The major objection is the insistence that it is unaffordable. When Medicare became law, health care represented 6 percent of U.S. economic output. Today, the figure is an unsustainable 18 percent. Our health care system pays for the quantity rather than the value of care, and it should be clear to everyone that without fundamental change, the same trend will continue.

Included in the overhaul is a Center for Medicare and Medicaid Innovation where local hospitals can do what the hospital where I work did. Within six years, we reduced our term infant birth trauma from 0.3 percent (half the national average) to 0.01 percent. We did this by bundling best practices and improving interdisciplinary communication in the delivery room.

In 2003, we billed $1.5 million for birth trauma. Last year, we billed $25,000. While representing a loss for our hospital, it’s a huge savings for Texas, which foots much of the Medicaid bill.

Rather than a government takeover of health care, the law frees communities and local health systems from existing payment rules and allows them to experiment, as my hospital did, for ways to deliver better care and ultimately lower health care costs.

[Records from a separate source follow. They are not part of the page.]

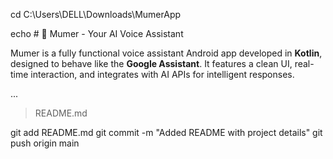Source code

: cd C:\Users\DELL\Downloads\MumerApp

echo # 🤖 Mumer - Your AI Voice Assistant

Mumer is a fully functional voice assistant Android app developed in **Kotlin**, designed to behave like the **Google Assistant**. It features a clean UI, real-time interaction, and integrates with AI APIs for intelligent responses.

...

> README.md

git add README.md
git commit -m "Added README with project details"
git push origin main
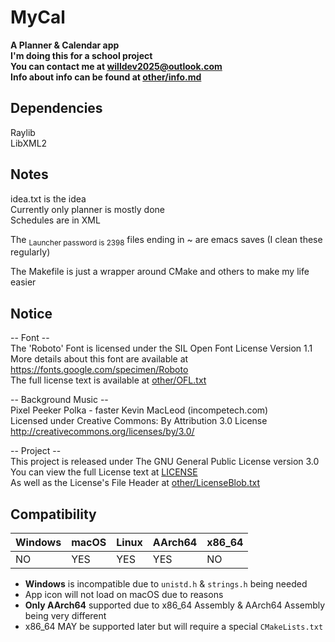 # MyCal
__A Planner & Calendar app__  
__I'm doing this for a school project__  
__You can contact me at [willdev2025@outlook.com](mailto:willdev2025@outlook.com)__   
__Info about info can be found at [other/info.md](other/info.md)__  
## Dependencies
Raylib  
LibXML2  

## Notes  
idea.txt is the idea  
Currently only planner is mostly done    
Schedules are in XML  

The <sub>Launcher password is 2398</sub> files ending in ~ are emacs saves (I clean these regularly)  
  
The Makefile is just a wrapper around CMake and others to make my life easier  

## Notice  
-- Font --  
The 'Roboto' Font is licensed under the SIL Open Font License Version 1.1  
More details about this font are available at https://fonts.google.com/specimen/Roboto  
The full license text is available at [other/OFL.txt](other/OFL.txt)  
  
-- Background Music --  
Pixel Peeker Polka - faster Kevin MacLeod (incompetech.com)  
Licensed under Creative Commons: By Attribution 3.0 License  
http://creativecommons.org/licenses/by/3.0/  
  
-- Project --  
This project is released under The GNU General Public License version 3.0  
You can view the full License text at [LICENSE](LICENSE)  
As well as the License's File Header at [other/LicenseBlob.txt](other/LicenseBlob.txt)     
  
## Compatibility    

| Windows | macOS | Linux | AArch64 | x86_64 |
|---------|-------|-------|---------|--------|
| NO      | YES   | YES   | YES     | NO     |

- __Windows__ is incompatible due to `unistd.h` & `strings.h` being needed
- App icon will not load on macOS due to reasons  
- __Only AArch64__ supported due to x86_64 Assembly & AArch64 Assembly being very different
- x86_64 MAY be supported later but will require a special `CMakeLists.txt`
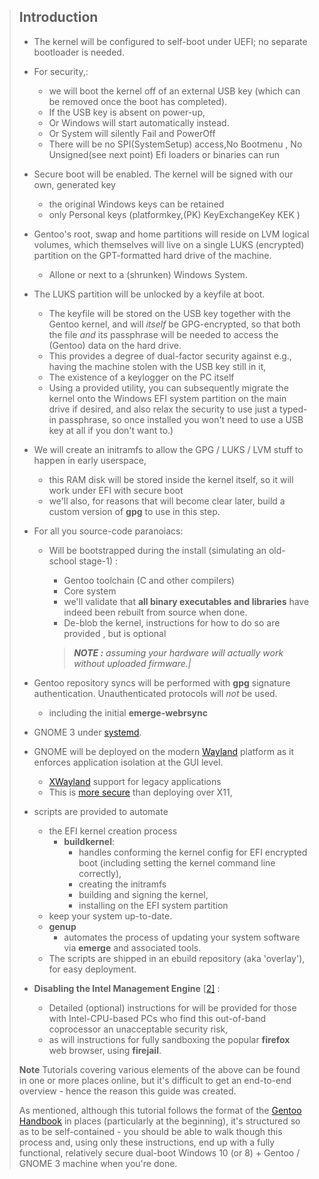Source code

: 



> ## Introduction
>
> - The kernel will be configured to self-boot under UEFI; no separate bootloader is needed.
>
> - For security,:
>
>   -  we will boot the kernel off of an external USB key (which can be removed once the boot has completed).
>   -  If the USB key is absent on power-up,
>     -  Or Windows will start automatically instead.
>     - Or System will silently Fail and PowerOff
>     - There will be no SPI(SystemSetup) access,No Bootmenu , No Unsigned(see next point) Efi loaders or binaries can run
>
> - Secure boot will be enabled. The kernel will be signed with our own, generated key
>
>   - the original Windows keys can be retained 
>   - only Personal keys (platformkey,(PK) KeyExchangeKey KEK )
>
> - Gentoo's root, swap and home partitions will reside on LVM logical volumes, which themselves will live on a single LUKS (encrypted) partition on the GPT-formatted hard drive of the machine. 
>
>   - Allone or next to a (shrunken) Windows System.
>
> - The LUKS partition will be unlocked by a keyfile at boot. 
>
>   - The keyfile will be stored on the USB key together with the Gentoo kernel, and will *itself* be GPG-encrypted, so that both the file *and* its passphrase will be needed to access the (Gentoo) data on the hard drive. 
>   - This provides a degree of dual-factor security against e.g., having the machine stolen with the USB key still in it, 
>   - The existence of a keylogger on the PC itself  
>   - Using a provided utility, you can subsequently migrate the kernel onto the Windows EFI system partition on the main drive if desired, and also relax the security to use just a typed-in passphrase, so once installed you won't need to use a USB key at all if you don't want to.)
>
> - We will create an initramfs to allow the GPG / LUKS / LVM stuff to happen in early userspace, 
>
>   - this RAM disk will be stored inside the kernel itself, so it will work under EFI with secure boot 
>   - we'll also, for reasons that will become clear later, build a custom version of **gpg** to use in this step.
>
> - For all you source-code paranoiacs:
>
>   - Will be bootstrapped during the install (simulating an old-school stage-1) :
>
>     - Gentoo toolchain (C and other compilers)
>     - Core system 
>     -  we'll validate that **all binary executables and libraries** have indeed been rebuilt from source when done.
>     - De-blob the kernel, instructions for how to do so are provided , but is optional
>
>     > ***NOTE :***	*assuming your hardware will actually work without uploaded firmware.|*
>
> - Gentoo repository syncs will be performed with **gpg** signature authentication. Unauthenticated protocols will *not* be used.
>
>   - including the initial **emerge-webrsync** 
>
> - GNOME 3 under [systemd](https://wiki.gentoo.org/wiki/Systemd). 
> - GNOME will be deployed on the modern [Wayland](https://en.wikipedia.org/wiki/Wayland_(display_server_protocol)) platform  as it enforces application isolation at the GUI level.
>   - [XWayland](https://wayland.freedesktop.org/xserver.html) support for legacy applications
>   - This is [more secure](https://wiki.gentoo.org/wiki/User:Sakaki/Sakaki's_EFI_Install_Guide/Sandboxing_the_Firefox_Browser_with_Firejail#x11_vulnerability) than deploying over X11,
>
> - scripts are provided to automate 
>   - the EFI kernel creation process 
>     - **buildkernel**:
>       -  handles conforming the kernel config for EFI encrypted boot (including setting the kernel command line correctly), 
>       - creating the initramfs
>       - building and signing the kernel,
>       - installing on the EFI system partition
>   -  keep your system up-to-date.
>     - **genup**
>       -  automates the process of updating your system software via **emerge** and associated tools. 
>   - The scripts are shipped in an ebuild repository (aka 'overlay'), for easy deployment.
> - **Disabling the Intel Management Engine** [[2\]](https://wiki.gentoo.org/wiki/User:Sakaki/Sakaki's_EFI_Install_Guide#cite_note-2) :
>   - Detailed (optional) instructions for will be provided for those with Intel-CPU-based PCs who find this out-of-band coprocessor an unacceptable security risk, 
>   - as will instructions for fully sandboxing the popular **firefox** web browser, using **firejail**.
>
>  **Note**
> Tutorials covering various elements of the above can be found in one or more places online, but it's difficult to get an end-to-end overview - hence the reason this guide was created.
>
> As mentioned, although this tutorial follows the format of the [Gentoo Handbook](https://wiki.gentoo.org/wiki/Handbook:AMD64) in places (particularly at the beginning), it's structured so as to be self-contained - you should be able to walk though this process and, using only these instructions, end up with a fully functional, relatively secure dual-boot Windows 10 (or 8) + Gentoo / GNOME 3 machine when you're done.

The midterm elections seem to be all about exploiting the down economy and taking aim at those who courageously cast a vote to overhaul an unsustainable system. They should not be targeted and punished. People would do well to remember the fury and acrimony that surrounded the passage of Medicare.

This law is designed to insure nearly all Americans while increasing the value of care. If allowed to stay intact, it may well be as momentous as Medicare.

Toni Inglis, MSN, RN CNS (retired), FAAN, a lifelong Austin resident, is a retired neonatal intensive care nurse and editor of NursingNews. She also wrote a monthly opinion column for the Austin American-Statesman editorial pages for 10 years.